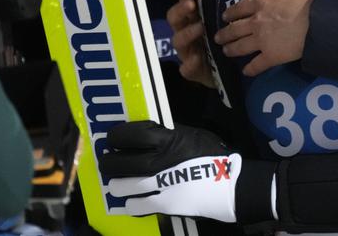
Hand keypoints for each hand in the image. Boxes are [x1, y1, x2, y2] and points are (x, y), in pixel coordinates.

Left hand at [100, 121, 243, 221]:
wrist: (229, 185)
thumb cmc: (214, 157)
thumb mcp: (194, 135)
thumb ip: (171, 134)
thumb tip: (151, 131)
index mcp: (169, 140)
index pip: (132, 134)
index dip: (117, 135)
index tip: (114, 138)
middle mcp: (160, 162)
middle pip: (118, 162)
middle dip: (109, 161)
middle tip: (109, 160)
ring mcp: (159, 186)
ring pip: (121, 185)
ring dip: (117, 183)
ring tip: (118, 182)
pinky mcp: (162, 206)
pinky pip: (134, 206)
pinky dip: (130, 204)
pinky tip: (132, 200)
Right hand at [167, 0, 214, 87]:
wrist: (227, 69)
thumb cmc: (220, 36)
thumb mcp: (218, 12)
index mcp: (192, 18)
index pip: (184, 1)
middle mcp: (186, 32)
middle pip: (175, 19)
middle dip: (181, 10)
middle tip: (191, 3)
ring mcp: (187, 51)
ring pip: (179, 41)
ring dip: (188, 33)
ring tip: (200, 27)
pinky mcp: (193, 70)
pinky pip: (187, 68)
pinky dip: (190, 64)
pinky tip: (196, 58)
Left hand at [214, 0, 314, 76]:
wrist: (318, 21)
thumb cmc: (307, 0)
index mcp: (260, 3)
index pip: (239, 8)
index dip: (230, 13)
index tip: (225, 17)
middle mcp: (256, 23)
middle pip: (235, 29)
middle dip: (225, 34)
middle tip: (218, 38)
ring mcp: (261, 41)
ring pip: (240, 47)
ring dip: (231, 49)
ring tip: (226, 51)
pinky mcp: (271, 56)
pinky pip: (257, 65)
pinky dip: (250, 69)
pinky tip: (246, 71)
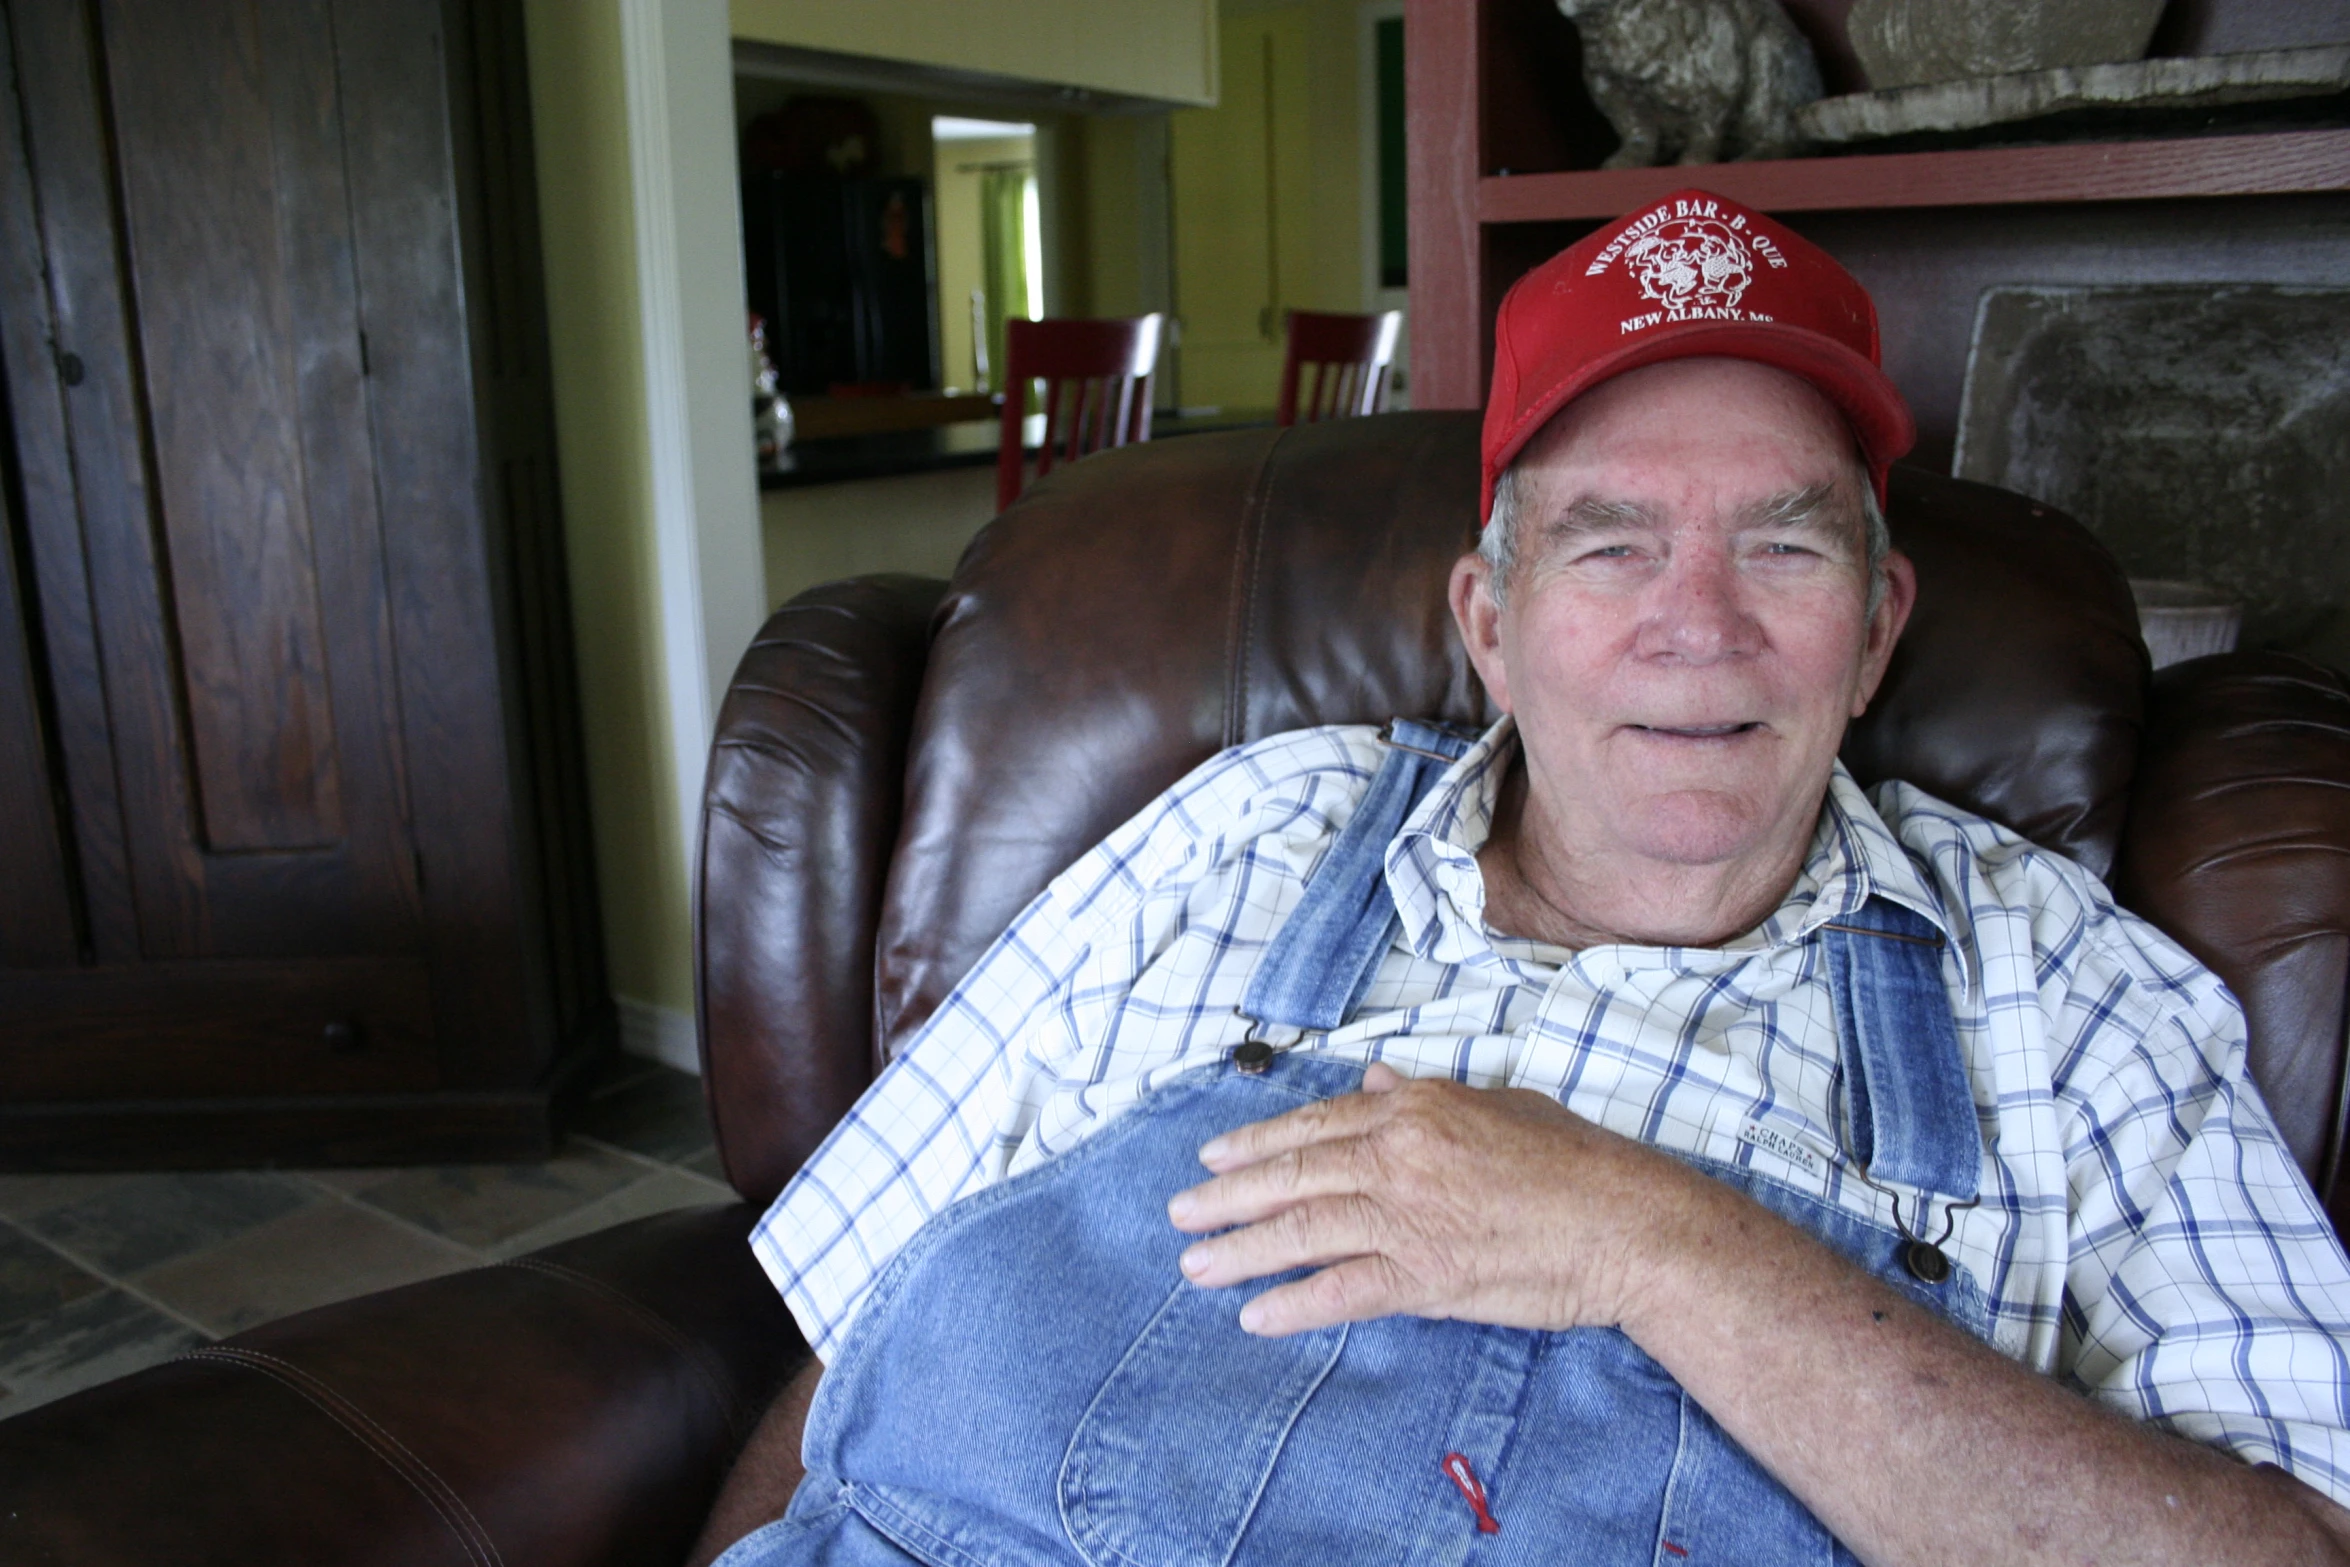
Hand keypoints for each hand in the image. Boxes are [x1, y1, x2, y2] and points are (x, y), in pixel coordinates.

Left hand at [1166, 1062, 1713, 1336]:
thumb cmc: (1575, 1161)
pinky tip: (1256, 1315)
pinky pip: (1342, 1289)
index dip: (1257, 1144)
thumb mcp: (1499, 1103)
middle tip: (1180, 1212)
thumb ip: (1428, 1095)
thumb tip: (1377, 1082)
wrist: (1624, 1222)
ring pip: (1302, 1230)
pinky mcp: (1424, 1275)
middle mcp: (1399, 1156)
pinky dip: (1293, 1303)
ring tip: (1195, 1264)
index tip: (1214, 1159)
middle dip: (1227, 1197)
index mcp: (1415, 1111)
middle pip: (1292, 1176)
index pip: (1315, 1126)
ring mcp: (1408, 1216)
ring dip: (1240, 1249)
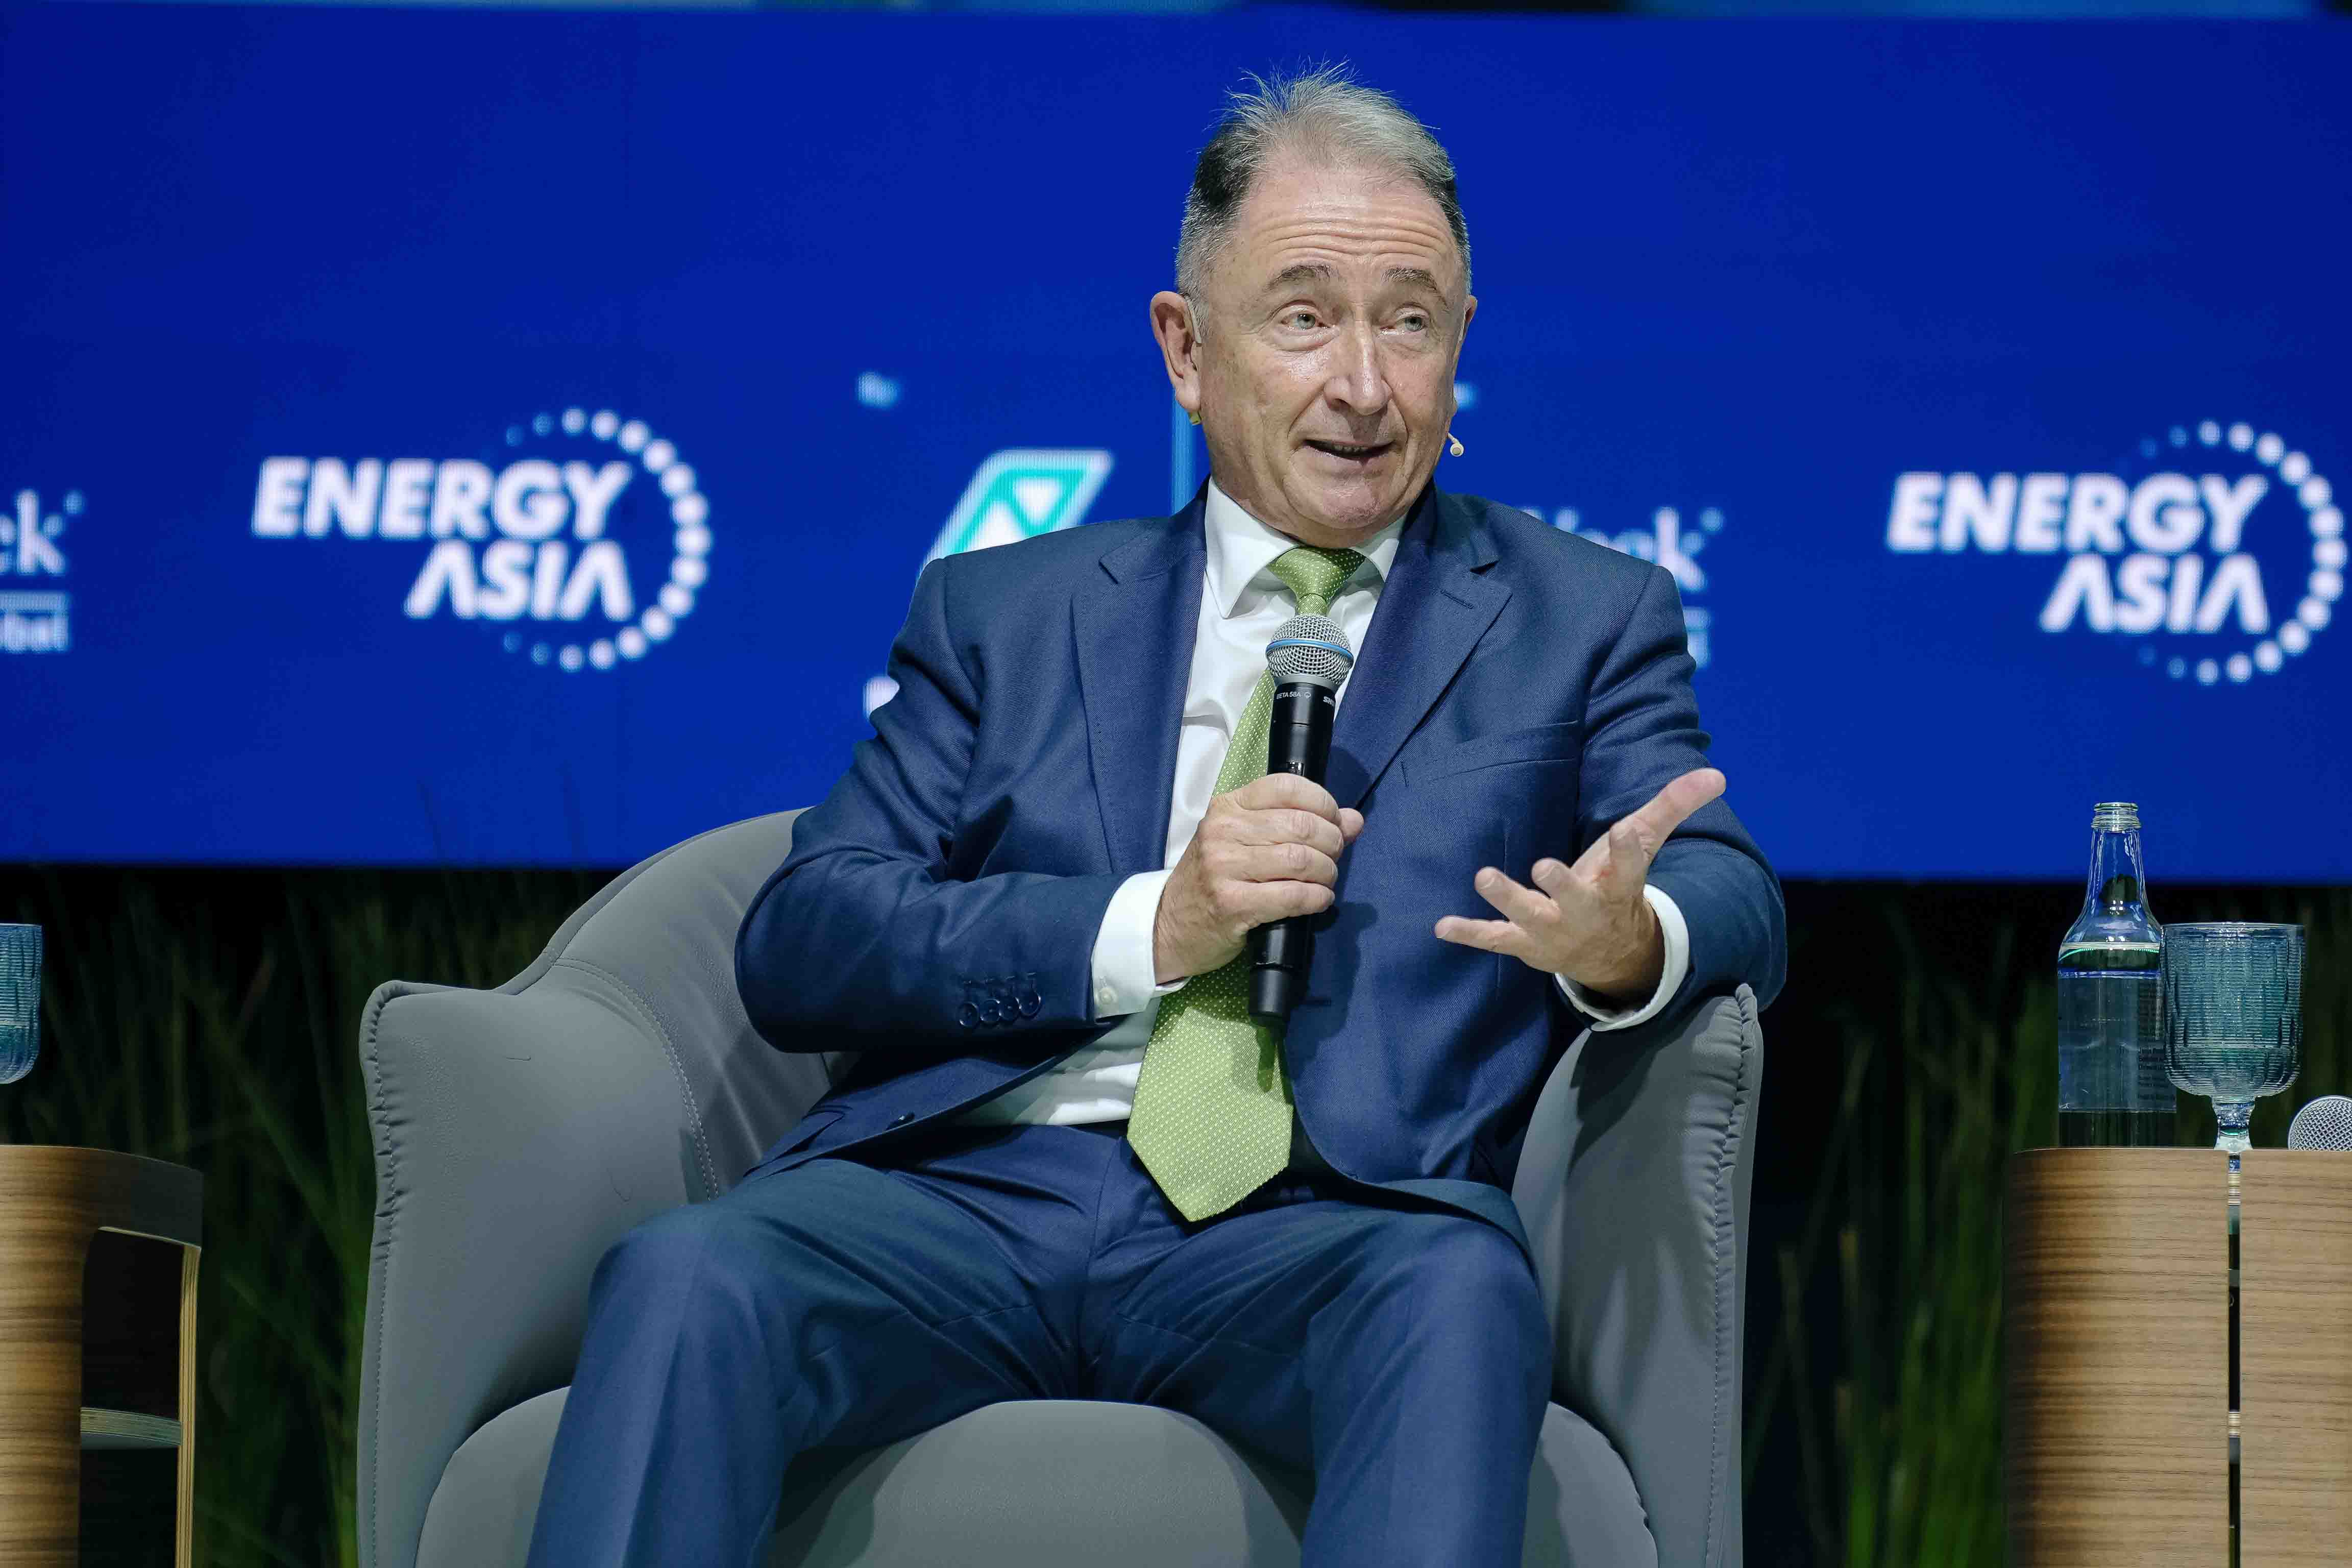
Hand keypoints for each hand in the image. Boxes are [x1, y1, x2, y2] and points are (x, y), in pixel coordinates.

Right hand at [1154, 774, 1365, 984]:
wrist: (1170, 925)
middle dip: (1331, 843)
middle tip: (1333, 858)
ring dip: (1327, 873)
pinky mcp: (1232, 904)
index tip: (1335, 822)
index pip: (1287, 786)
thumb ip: (1297, 824)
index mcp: (1227, 807)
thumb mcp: (1246, 841)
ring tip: (1325, 880)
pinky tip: (1319, 900)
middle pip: (1301, 825)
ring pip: (1301, 859)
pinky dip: (1317, 898)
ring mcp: (1224, 868)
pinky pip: (1293, 896)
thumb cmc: (1214, 879)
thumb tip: (1354, 820)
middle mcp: (1223, 832)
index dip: (1324, 803)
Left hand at [1433, 767, 1724, 1001]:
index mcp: (1618, 887)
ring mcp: (1551, 931)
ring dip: (1507, 899)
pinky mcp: (1523, 943)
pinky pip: (1494, 939)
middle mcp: (1584, 912)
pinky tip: (1442, 925)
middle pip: (1574, 898)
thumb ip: (1671, 807)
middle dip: (1561, 885)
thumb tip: (1715, 773)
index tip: (1622, 830)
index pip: (1629, 866)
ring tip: (1485, 875)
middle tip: (1544, 866)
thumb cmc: (1619, 888)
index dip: (1624, 849)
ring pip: (1528, 916)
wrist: (1609, 954)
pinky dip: (1470, 933)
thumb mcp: (1644, 848)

Problem to solve: A word-for-word reprint of the listing above is needed, minus the pictures.

Output:
Hand keypoints for each hand in the image. Boxes are [x1, y1, x2, y2] and points are (x, y), in pixel coordinates.

Left hand at [100, 121, 243, 221]:
wrist: (229, 185)
thumb cmc: (214, 157)
thumb mcp: (194, 135)
thumb ip: (171, 134)
thumb tip: (151, 131)
index mcp: (169, 140)
index pip: (132, 134)
index dip: (117, 135)
index tip: (114, 138)
middle mcp: (160, 162)
middle pip: (118, 162)
middle dip: (109, 161)
middle tip: (109, 160)
ring mcp: (159, 186)
ring pip: (121, 185)
ring dip: (117, 183)
ring tip: (118, 182)
pinky mcp: (162, 206)
pinky pip: (134, 206)
pinky dip: (130, 204)
pinky tip: (132, 200)
Right hand at [167, 0, 214, 87]:
wrist: (227, 69)
thumb cmc: (220, 36)
thumb mcp: (218, 12)
index mcp: (192, 18)
index pip: (184, 1)
middle mcp: (186, 32)
middle pip: (175, 19)
middle dip: (181, 10)
middle tip: (191, 3)
ring mcp: (187, 51)
ring pip: (179, 41)
ring dip: (188, 33)
ring tip: (200, 27)
pinky mcp: (193, 70)
pinky pip: (187, 68)
pinky dip: (190, 64)
pinky tip: (196, 58)
Left hand at [214, 0, 314, 76]:
wrist: (318, 21)
thumb cmc: (307, 0)
index mcp: (260, 3)
index pip: (239, 8)
index dip: (230, 13)
index tip: (225, 17)
middle mcp: (256, 23)
middle pip: (235, 29)
middle dip: (225, 34)
middle tip: (218, 38)
ring mcp: (261, 41)
ring pip: (240, 47)
ring dip: (231, 49)
ring tip: (226, 51)
pinky mcp: (271, 56)
pinky pip: (257, 65)
pinky dip: (250, 69)
pinky tip: (246, 71)
Hand keypoints for each hand in the image. Boxes are [x1, y1, x2, y2] and points are (x, y), in pixel coordinates.

Left hand at [1166, 1062, 1713, 1336]:
thumb cmc: (1575, 1161)
pinky tip: (1256, 1315)
pinky pip: (1342, 1289)
index dip: (1257, 1144)
thumb mcp: (1499, 1103)
middle tip: (1180, 1212)
thumb ip: (1428, 1095)
thumb tip: (1377, 1082)
wrist: (1624, 1222)
ring pip: (1302, 1230)
pinky mcp: (1424, 1275)
middle mcp: (1399, 1156)
pinky dip: (1293, 1303)
ring tip: (1195, 1264)
index tip: (1214, 1159)
middle dip: (1227, 1197)
index mcp: (1415, 1111)
middle pip: (1292, 1176)
index pip: (1315, 1126)
ring mcp: (1408, 1216)
ring dip: (1240, 1249)
Hand keypoints for each hand in the image. Boxes are [x1, y1, x2, y2] and points are (x, y), in pixel coordinates.

Right hand at [1154, 774, 1365, 984]:
wrist: (1170, 925)
middle dip: (1331, 843)
middle tip: (1333, 858)
ring dip: (1327, 873)
pinky mcp: (1232, 904)
index tip: (1335, 822)
index pip: (1287, 786)
thumb ip: (1297, 824)
index mcp: (1227, 807)
thumb mcp: (1246, 841)
ring tip: (1325, 880)
pinky tip: (1319, 900)
middle pip: (1301, 825)
ring pip: (1301, 859)
pinky dip: (1317, 898)
ring mcp: (1224, 868)
pinky pip: (1293, 896)
thumb cmc: (1214, 879)
thumb tip: (1354, 820)
middle mcp: (1223, 832)
index dip: (1324, 803)
Left hand at [1433, 767, 1724, 1001]:
index mcp: (1618, 887)
ring mcp: (1551, 931)
ring dip: (1507, 899)
pinky mcp: (1523, 943)
pinky pip: (1494, 939)
middle mcp: (1584, 912)
pinky tip: (1442, 925)
middle pip: (1574, 898)
thumb ip: (1671, 807)
middle dip: (1561, 885)
thumb tip: (1715, 773)
index tip: (1622, 830)
index pip: (1629, 866)
ring tip: (1485, 875)
middle tip: (1544, 866)
thumb cmc: (1619, 888)
index dip: (1624, 849)
ring pip: (1528, 916)
wrist: (1609, 954)
pinky dip: (1470, 933)
thumb mcp: (1644, 848)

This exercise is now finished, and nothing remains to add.